TASK DESCRIPTION: Below are entries with pictures among them; reproduce exactly, and only, the lines from the one containing "left ankle: (104, 213)" down to the one containing "right eye: (647, 133)", without the pictures.

[Data records]
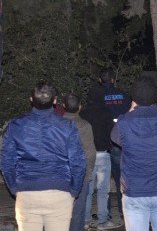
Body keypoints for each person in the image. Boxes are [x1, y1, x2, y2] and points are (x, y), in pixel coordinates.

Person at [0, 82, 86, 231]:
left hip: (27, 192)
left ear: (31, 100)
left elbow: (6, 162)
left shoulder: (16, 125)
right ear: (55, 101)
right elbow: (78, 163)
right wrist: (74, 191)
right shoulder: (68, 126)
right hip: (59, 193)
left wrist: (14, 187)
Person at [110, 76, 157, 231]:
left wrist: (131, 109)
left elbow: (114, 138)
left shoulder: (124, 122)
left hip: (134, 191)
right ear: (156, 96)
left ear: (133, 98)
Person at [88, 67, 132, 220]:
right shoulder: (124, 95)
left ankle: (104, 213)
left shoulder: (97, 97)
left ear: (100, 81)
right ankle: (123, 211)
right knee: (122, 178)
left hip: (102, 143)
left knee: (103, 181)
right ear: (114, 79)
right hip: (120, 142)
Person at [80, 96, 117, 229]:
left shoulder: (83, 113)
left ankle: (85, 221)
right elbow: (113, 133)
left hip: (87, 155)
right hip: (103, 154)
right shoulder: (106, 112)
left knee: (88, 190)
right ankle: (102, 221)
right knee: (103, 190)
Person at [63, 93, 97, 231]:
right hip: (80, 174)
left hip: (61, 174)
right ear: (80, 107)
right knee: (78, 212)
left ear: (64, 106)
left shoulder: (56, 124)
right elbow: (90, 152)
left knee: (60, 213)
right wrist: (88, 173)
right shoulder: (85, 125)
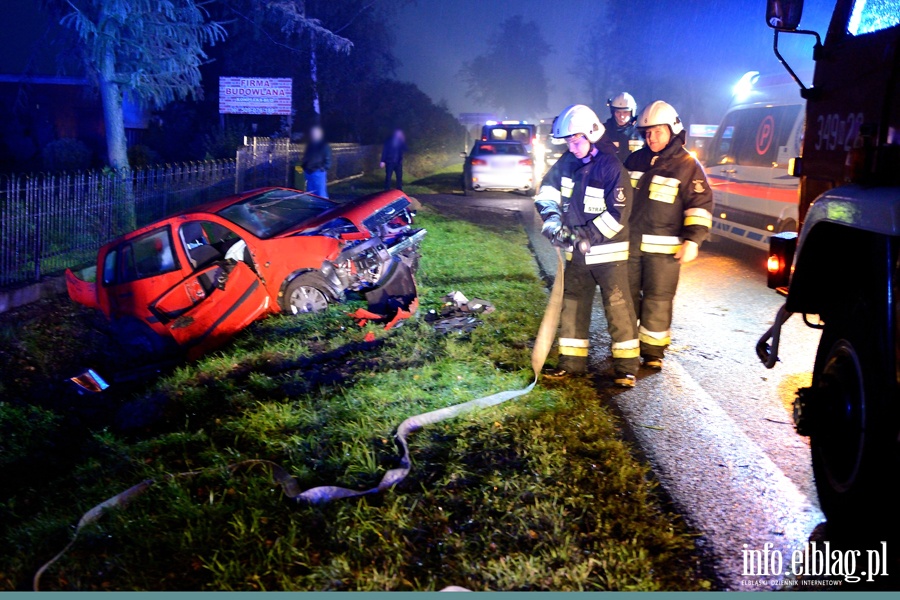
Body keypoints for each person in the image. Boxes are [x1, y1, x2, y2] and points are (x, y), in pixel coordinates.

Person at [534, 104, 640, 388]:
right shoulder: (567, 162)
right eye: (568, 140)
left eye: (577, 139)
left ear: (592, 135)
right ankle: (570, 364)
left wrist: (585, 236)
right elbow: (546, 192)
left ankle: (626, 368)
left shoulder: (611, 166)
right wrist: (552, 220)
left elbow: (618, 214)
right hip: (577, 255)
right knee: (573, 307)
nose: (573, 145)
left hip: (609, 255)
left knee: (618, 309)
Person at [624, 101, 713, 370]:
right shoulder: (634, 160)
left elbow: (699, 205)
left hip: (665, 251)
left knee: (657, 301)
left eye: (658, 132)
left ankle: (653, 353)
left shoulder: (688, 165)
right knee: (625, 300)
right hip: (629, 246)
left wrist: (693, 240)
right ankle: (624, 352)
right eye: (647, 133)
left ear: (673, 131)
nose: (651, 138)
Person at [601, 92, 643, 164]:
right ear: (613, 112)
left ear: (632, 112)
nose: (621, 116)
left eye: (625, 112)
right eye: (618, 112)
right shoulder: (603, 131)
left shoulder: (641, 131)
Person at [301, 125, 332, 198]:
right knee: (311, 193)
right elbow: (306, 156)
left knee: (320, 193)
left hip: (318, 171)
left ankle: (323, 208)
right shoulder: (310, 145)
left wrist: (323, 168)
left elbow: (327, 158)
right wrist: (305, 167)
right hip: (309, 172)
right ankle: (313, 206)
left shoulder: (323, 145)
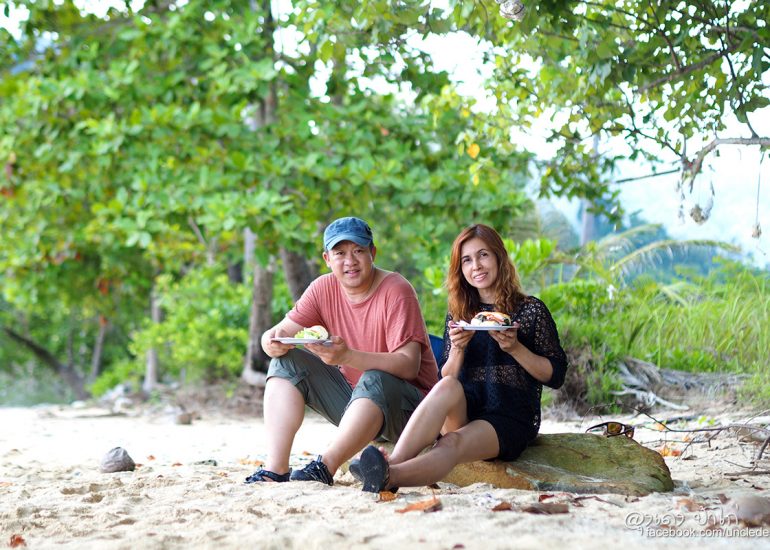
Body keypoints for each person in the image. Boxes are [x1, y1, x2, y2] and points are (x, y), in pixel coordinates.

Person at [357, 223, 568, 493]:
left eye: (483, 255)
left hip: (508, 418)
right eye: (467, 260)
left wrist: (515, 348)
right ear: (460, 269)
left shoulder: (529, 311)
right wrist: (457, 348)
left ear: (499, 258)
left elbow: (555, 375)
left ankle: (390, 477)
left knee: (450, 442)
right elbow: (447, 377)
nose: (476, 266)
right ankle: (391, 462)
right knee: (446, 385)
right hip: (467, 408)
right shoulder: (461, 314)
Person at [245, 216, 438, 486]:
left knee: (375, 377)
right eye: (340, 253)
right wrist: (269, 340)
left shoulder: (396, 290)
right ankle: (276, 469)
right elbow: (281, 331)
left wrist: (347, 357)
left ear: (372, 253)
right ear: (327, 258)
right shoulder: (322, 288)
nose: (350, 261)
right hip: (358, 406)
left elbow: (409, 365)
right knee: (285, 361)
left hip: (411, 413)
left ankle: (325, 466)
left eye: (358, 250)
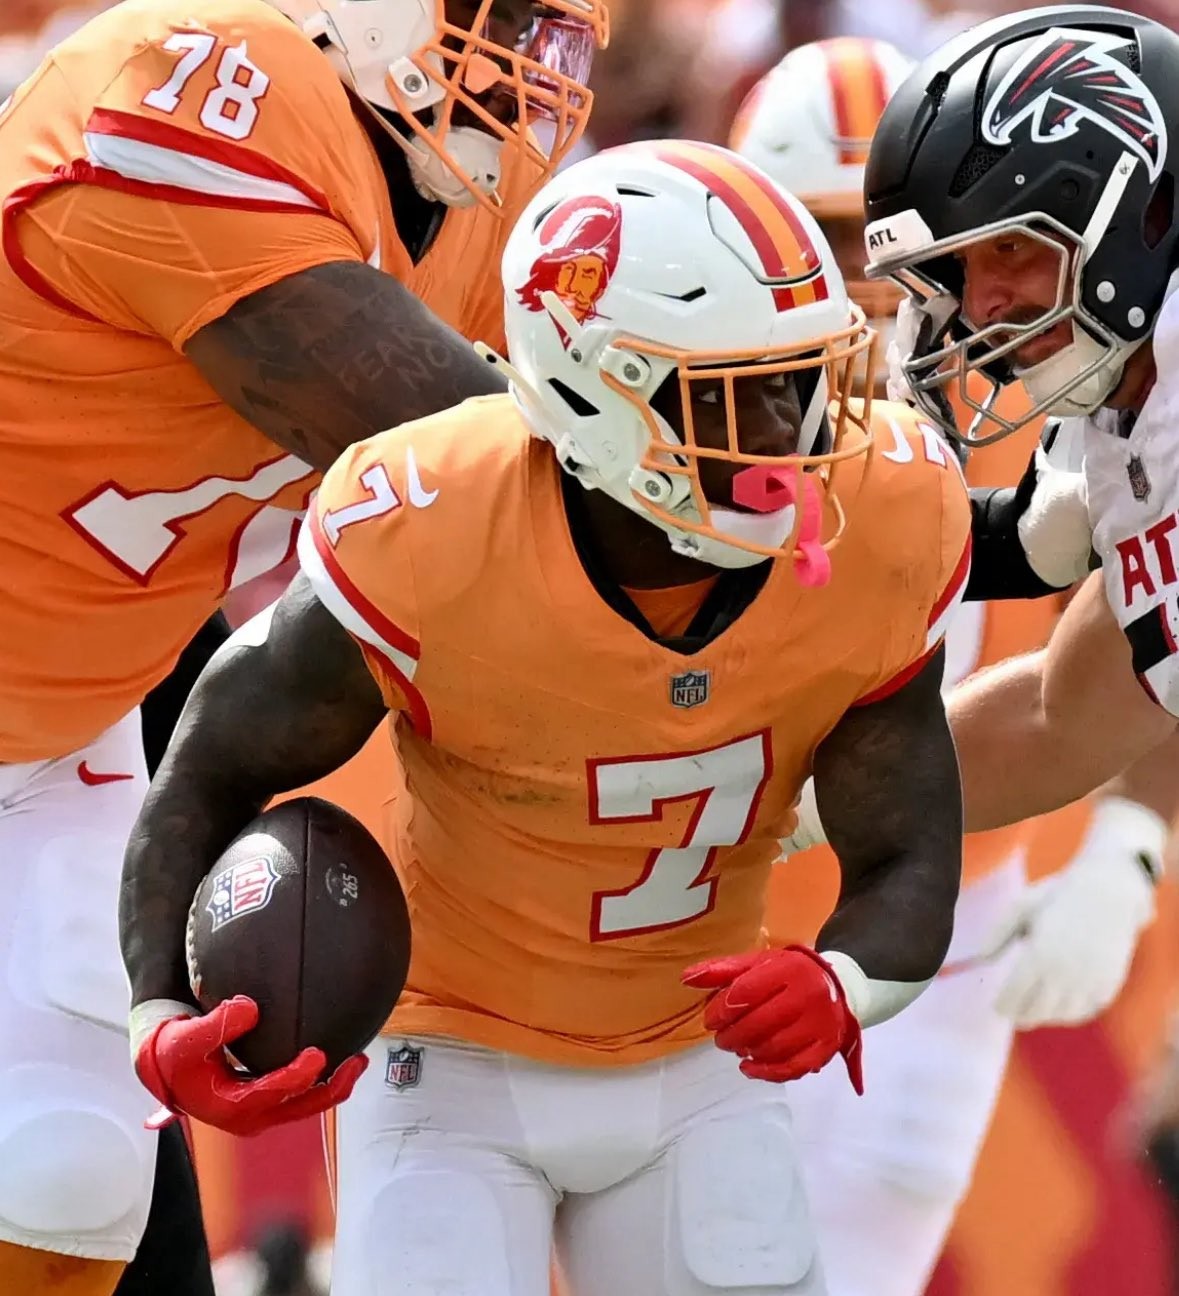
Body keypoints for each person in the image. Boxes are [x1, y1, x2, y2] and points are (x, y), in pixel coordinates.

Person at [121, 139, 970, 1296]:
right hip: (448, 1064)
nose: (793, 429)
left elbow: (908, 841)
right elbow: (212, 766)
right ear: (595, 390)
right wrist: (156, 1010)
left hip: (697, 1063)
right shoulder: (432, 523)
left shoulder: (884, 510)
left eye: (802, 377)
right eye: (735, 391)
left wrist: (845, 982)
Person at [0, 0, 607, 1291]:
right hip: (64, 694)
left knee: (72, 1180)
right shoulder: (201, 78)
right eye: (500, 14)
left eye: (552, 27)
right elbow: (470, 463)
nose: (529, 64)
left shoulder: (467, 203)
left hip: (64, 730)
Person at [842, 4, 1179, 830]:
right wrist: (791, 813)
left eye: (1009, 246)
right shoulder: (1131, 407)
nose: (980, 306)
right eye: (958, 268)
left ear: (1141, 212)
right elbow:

ANSWER TO THIS PROBLEM:
left ankle: (104, 213)
left shoulder: (97, 97)
left ear: (100, 81)
right ankle: (123, 211)
right knee: (122, 178)
left hip: (102, 143)
left knee: (103, 181)
right ear: (114, 79)
right hip: (120, 142)
Person at [80, 96, 117, 229]:
left shoulder: (83, 113)
left ankle: (85, 221)
right elbow: (113, 133)
left hip: (87, 155)
right hip: (103, 154)
right shoulder: (106, 112)
left knee: (88, 190)
right ankle: (102, 221)
right knee: (103, 190)
Person at [63, 93, 97, 231]:
right hip: (80, 174)
left hip: (61, 174)
right ear: (80, 107)
right knee: (78, 212)
left ear: (64, 106)
left shoulder: (56, 124)
right elbow: (90, 152)
left knee: (60, 213)
right wrist: (88, 173)
right shoulder: (85, 125)
Body keypoints for each person in the image. Boxes are [x1, y1, x2, y2] and points are (x, y), in pixel coordinates.

Person at [534, 104, 640, 388]:
right shoulder: (567, 162)
right eye: (568, 140)
left eye: (577, 139)
left ear: (592, 135)
right ankle: (570, 364)
left wrist: (585, 236)
right elbow: (546, 192)
left ankle: (626, 368)
left shoulder: (611, 166)
right wrist: (552, 220)
left elbow: (618, 214)
right hip: (577, 255)
right knee: (573, 307)
nose: (573, 145)
left hip: (609, 255)
left knee: (618, 309)
Person at [624, 101, 713, 370]:
right shoulder: (634, 160)
left elbow: (699, 205)
left hip: (665, 251)
left knee: (657, 301)
left eye: (658, 132)
left ankle: (653, 353)
left shoulder: (688, 165)
right knee: (625, 300)
right hip: (629, 246)
left wrist: (693, 240)
right ankle: (624, 352)
right eye: (647, 133)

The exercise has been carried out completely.